[Data shown — start]

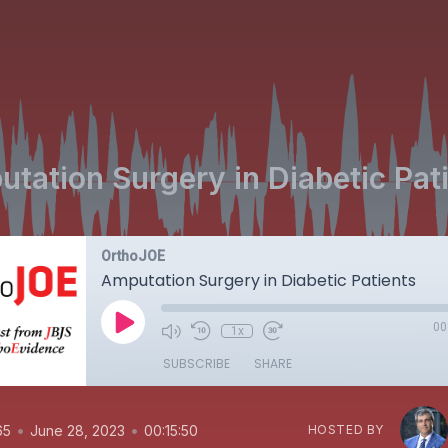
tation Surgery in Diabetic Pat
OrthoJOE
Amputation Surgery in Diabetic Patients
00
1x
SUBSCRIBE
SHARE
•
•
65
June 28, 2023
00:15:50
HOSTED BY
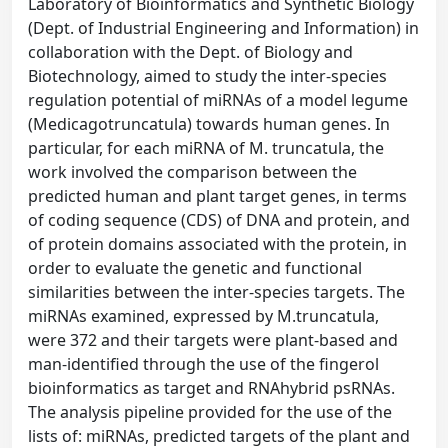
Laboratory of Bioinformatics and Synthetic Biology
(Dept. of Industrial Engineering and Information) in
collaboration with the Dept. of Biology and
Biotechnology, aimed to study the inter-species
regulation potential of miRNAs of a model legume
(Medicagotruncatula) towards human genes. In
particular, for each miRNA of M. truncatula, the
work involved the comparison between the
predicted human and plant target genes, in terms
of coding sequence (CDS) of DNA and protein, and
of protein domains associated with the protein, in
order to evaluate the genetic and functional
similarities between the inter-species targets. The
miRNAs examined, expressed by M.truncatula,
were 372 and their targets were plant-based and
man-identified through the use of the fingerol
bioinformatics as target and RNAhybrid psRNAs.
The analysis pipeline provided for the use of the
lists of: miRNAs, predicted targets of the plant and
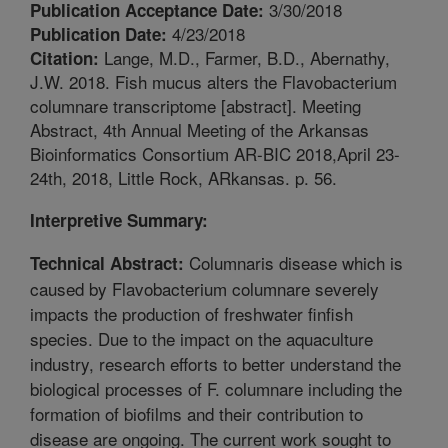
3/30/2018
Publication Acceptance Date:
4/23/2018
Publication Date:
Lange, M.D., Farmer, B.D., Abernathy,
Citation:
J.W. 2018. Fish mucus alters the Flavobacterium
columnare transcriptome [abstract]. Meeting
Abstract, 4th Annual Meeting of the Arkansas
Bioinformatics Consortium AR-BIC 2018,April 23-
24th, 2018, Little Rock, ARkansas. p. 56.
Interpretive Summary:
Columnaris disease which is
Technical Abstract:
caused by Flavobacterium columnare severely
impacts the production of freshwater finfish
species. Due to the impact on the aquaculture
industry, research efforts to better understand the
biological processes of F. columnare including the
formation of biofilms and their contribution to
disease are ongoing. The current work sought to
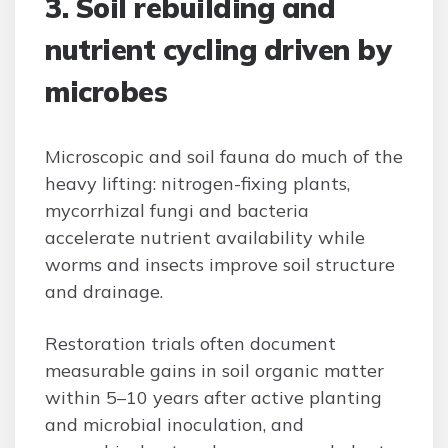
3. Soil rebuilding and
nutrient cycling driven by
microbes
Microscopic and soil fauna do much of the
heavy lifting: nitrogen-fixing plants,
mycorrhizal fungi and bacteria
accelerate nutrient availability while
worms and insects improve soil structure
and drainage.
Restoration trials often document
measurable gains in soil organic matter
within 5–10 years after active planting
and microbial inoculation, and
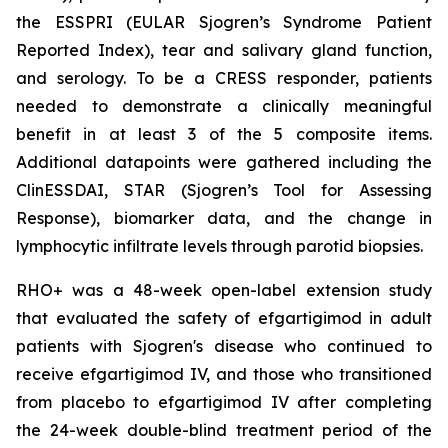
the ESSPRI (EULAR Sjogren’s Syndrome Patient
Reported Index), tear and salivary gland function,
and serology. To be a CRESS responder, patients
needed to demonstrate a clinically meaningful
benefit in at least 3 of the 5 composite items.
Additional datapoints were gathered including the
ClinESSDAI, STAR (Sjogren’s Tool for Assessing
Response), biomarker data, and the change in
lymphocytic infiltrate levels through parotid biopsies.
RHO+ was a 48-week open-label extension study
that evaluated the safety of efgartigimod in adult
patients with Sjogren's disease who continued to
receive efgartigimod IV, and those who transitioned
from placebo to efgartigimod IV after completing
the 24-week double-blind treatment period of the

[Data shown — finish]

» **Work task**
An exact restatement of every record is required. Omit the images.

» **Finished task**
tation Surgery in Diabetic Pat
OrthoJOE
Amputation Surgery in Diabetic Patients
00
1x
SUBSCRIBE
SHARE
•
•
65
June 28, 2023
00:15:50
HOSTED BY
Laboratory of Bioinformatics and Synthetic Biology
(Dept. of Industrial Engineering and Information) in
collaboration with the Dept. of Biology and
Biotechnology, aimed to study the inter-species
regulation potential of miRNAs of a model legume
(Medicagotruncatula) towards human genes. In
particular, for each miRNA of M. truncatula, the
work involved the comparison between the
predicted human and plant target genes, in terms
of coding sequence (CDS) of DNA and protein, and
of protein domains associated with the protein, in
order to evaluate the genetic and functional
similarities between the inter-species targets. The
miRNAs examined, expressed by M.truncatula,
were 372 and their targets were plant-based and
man-identified through the use of the fingerol
bioinformatics as target and RNAhybrid psRNAs.
The analysis pipeline provided for the use of the
lists of: miRNAs, predicted targets of the plant and
3/30/2018
Publication Acceptance Date:
4/23/2018
Publication Date:
Lange, M.D., Farmer, B.D., Abernathy,
Citation:
J.W. 2018. Fish mucus alters the Flavobacterium
columnare transcriptome [abstract]. Meeting
Abstract, 4th Annual Meeting of the Arkansas
Bioinformatics Consortium AR-BIC 2018,April 23-
24th, 2018, Little Rock, ARkansas. p. 56.
Interpretive Summary:
Columnaris disease which is
Technical Abstract:
caused by Flavobacterium columnare severely
impacts the production of freshwater finfish
species. Due to the impact on the aquaculture
industry, research efforts to better understand the
biological processes of F. columnare including the
formation of biofilms and their contribution to
disease are ongoing. The current work sought to
3. Soil rebuilding and
nutrient cycling driven by
microbes
Microscopic and soil fauna do much of the
heavy lifting: nitrogen-fixing plants,
mycorrhizal fungi and bacteria
accelerate nutrient availability while
worms and insects improve soil structure
and drainage.
Restoration trials often document
measurable gains in soil organic matter
within 5–10 years after active planting
and microbial inoculation, and
the ESSPRI (EULAR Sjogren’s Syndrome Patient
Reported Index), tear and salivary gland function,
and serology. To be a CRESS responder, patients
needed to demonstrate a clinically meaningful
benefit in at least 3 of the 5 composite items.
Additional datapoints were gathered including the
ClinESSDAI, STAR (Sjogren’s Tool for Assessing
Response), biomarker data, and the change in
lymphocytic infiltrate levels through parotid biopsies.
RHO+ was a 48-week open-label extension study
that evaluated the safety of efgartigimod in adult
patients with Sjogren's disease who continued to
receive efgartigimod IV, and those who transitioned
from placebo to efgartigimod IV after completing
the 24-week double-blind treatment period of the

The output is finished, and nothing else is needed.